その距離ゼロセンチ
『え、おかえり?』
「おー」
『え、いや、なんで来たの?』
「いーから、いーから」


ジャージ姿のまま私の家に押しかけてきたツンツン頭の彼は私の質問を無視して、ずかずかと家に上がり込んできた。


「あら、黒尾くん久しぶりねぇ」
「お邪魔します」
「ゆっくりしていってね」
「はい」


嘘くさい笑顔をお母さんに向けて挨拶した鉄朗は、そのまま私の部屋に直行した。確か数日前から部活動であるバレー部で合宿兼練習試合をやるために宮城に行くって言っていたから、この姿を見る限り帰ってきたのは今日だろう。


『鉄朗?』
「はー疲れたわー」
『え、いや……うん?』
「俺に何か言う言葉は?」


ドサリと床にエナメルの鞄を置くと、なんの遠慮もなく私のベッドに腰掛けた鉄朗は私の方を向いて態とらしく溜息をついてそう言った。突然何なんだと、混乱しながらも鉄朗が待っている言葉を考えて口に出す。


『…お疲れさま?』
「ん、」


どうやら合っていたらしいその言葉に鉄朗は目を細めて、ちょいちょいと手招きをしてから自分が座っている横側をぽんぽんと叩いた。
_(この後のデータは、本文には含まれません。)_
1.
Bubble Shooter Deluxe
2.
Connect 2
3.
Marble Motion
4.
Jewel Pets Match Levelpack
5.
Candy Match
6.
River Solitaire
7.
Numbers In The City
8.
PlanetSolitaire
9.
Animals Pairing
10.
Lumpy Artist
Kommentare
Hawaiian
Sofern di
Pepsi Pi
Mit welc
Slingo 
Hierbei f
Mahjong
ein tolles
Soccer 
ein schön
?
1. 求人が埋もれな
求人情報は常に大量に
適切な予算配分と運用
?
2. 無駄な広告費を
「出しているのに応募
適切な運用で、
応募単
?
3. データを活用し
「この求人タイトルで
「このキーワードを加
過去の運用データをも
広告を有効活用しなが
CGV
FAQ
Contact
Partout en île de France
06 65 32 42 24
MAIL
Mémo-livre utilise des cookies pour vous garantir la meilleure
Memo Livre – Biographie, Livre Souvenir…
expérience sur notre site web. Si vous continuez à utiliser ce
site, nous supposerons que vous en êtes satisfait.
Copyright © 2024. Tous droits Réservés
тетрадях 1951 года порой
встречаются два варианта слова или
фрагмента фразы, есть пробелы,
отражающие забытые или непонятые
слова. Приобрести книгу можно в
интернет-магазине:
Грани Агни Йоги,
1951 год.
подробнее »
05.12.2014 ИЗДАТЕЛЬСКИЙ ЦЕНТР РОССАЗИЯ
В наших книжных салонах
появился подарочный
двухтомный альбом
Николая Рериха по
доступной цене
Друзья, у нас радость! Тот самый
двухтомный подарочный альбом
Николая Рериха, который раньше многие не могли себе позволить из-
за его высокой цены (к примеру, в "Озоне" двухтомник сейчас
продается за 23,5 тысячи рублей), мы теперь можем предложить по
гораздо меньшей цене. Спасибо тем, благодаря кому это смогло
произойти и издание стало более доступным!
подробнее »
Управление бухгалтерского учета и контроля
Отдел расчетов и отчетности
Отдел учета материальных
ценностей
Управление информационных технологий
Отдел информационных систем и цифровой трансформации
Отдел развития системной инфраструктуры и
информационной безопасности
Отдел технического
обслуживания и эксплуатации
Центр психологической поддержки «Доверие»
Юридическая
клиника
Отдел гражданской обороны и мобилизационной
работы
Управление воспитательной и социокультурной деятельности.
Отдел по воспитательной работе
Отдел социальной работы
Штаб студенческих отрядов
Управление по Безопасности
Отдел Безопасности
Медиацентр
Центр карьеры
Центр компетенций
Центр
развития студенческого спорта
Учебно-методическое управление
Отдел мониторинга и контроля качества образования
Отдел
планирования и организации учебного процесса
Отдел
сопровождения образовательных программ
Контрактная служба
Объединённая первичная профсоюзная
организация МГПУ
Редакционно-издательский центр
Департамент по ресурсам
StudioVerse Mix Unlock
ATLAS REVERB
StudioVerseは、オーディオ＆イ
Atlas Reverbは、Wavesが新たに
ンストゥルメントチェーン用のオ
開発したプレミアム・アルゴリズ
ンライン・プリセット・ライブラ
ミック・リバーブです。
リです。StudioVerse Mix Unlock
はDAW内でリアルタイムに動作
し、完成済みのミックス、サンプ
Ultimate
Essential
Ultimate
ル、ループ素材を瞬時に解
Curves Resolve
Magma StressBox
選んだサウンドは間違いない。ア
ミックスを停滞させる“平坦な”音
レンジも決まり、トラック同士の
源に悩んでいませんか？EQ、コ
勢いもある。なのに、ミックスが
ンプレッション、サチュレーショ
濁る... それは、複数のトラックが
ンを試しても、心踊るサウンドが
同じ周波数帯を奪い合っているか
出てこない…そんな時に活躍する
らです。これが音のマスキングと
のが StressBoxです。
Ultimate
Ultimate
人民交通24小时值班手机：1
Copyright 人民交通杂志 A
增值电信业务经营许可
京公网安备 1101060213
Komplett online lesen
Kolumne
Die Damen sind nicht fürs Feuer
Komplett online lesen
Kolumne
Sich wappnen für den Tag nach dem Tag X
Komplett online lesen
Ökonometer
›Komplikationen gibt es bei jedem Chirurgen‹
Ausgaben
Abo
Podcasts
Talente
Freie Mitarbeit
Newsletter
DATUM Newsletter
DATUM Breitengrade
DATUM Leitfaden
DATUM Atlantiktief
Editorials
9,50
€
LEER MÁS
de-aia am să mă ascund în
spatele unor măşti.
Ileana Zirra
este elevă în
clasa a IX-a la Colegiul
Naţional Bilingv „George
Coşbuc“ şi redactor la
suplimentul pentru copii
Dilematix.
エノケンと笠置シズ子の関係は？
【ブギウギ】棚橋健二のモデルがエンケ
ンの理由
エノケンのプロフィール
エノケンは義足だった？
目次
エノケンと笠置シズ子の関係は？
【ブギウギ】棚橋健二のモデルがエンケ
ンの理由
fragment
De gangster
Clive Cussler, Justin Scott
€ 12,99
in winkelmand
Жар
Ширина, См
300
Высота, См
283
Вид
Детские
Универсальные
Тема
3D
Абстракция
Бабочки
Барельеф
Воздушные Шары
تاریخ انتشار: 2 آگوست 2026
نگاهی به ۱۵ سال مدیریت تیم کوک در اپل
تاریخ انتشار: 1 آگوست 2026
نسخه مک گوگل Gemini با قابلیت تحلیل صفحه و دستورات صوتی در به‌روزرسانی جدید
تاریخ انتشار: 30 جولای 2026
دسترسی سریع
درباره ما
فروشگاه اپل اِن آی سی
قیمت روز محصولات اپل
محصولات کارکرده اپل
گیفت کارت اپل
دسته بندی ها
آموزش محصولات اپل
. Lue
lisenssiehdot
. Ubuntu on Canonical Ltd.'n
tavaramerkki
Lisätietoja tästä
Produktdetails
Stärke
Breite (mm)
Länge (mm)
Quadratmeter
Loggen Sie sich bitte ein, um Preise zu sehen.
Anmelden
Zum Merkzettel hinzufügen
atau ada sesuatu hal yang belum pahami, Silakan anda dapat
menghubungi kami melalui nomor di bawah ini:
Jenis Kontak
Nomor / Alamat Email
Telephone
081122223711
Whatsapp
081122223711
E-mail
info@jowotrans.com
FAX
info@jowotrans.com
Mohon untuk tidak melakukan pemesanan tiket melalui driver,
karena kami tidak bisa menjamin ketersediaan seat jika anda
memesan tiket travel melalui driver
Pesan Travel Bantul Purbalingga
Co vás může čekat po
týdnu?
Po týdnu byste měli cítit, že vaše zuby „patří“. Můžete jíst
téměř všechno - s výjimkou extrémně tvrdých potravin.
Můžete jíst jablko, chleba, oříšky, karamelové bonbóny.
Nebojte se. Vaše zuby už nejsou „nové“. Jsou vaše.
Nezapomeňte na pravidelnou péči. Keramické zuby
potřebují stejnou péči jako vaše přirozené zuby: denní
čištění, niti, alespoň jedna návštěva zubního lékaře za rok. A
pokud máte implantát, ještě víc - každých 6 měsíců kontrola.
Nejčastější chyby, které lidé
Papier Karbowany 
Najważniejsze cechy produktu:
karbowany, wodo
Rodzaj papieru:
横に座れってことだろうなと、大人しく横に座れば、長い腕が伸びてきてぎゅっと抱きしめられる。


「…久しぶりだわコレ」
『たかが数日でしょ?』
「つめてーなあ」
『う、わ』


抱きしめられたままベッドに二人一緒に倒れこむと、鉄朗に腕枕をされてよく顔が見れる状態になって少し恥ずかしい。相変わらず凄い寝癖だなあと手を伸ばして髪に触れれば、目を閉じてじっとする鉄朗に猫みたいだと思う。そう言えば、バレー部員からは「クロ」って呼ばれてるんだっけ。


「俺汗臭くねえ?」
『平気』
「そ」
『一回家に帰ってから来ればよかったのに』
「名前ちゃんが俺に会いたくて泣いてんじゃないかなーって思ってサ」


ニヤニヤしながらそう言った鉄朗の言葉を否定出来ないのは、泣くまではいっていないけど会いたいと思っていたのは本当だからだ。ずばりと当てられてしまったのと、家にも帰らずに真っ直ぐ私のところに会いに来てくれたのがなんだか嬉しくて少し素直に言ってみると、鉄朗は意外だったのか目を見開いた。


『…会いたいとは思ってたよ』
「…何だ珍しいな、すぐ認めんの」
『だって本当のことだもん』
「へえ?」


頭のしたを通っていた腕が折り曲げられて、鉄朗のほうへ引き寄せられる。さっきまで近かった距離がもっと近くなって、鼻と鼻がぶつかる距離まで近付く。


「あんま可愛いこと言ってると止まんねーかも」


そう言って私達の距離はゼロセンチになった。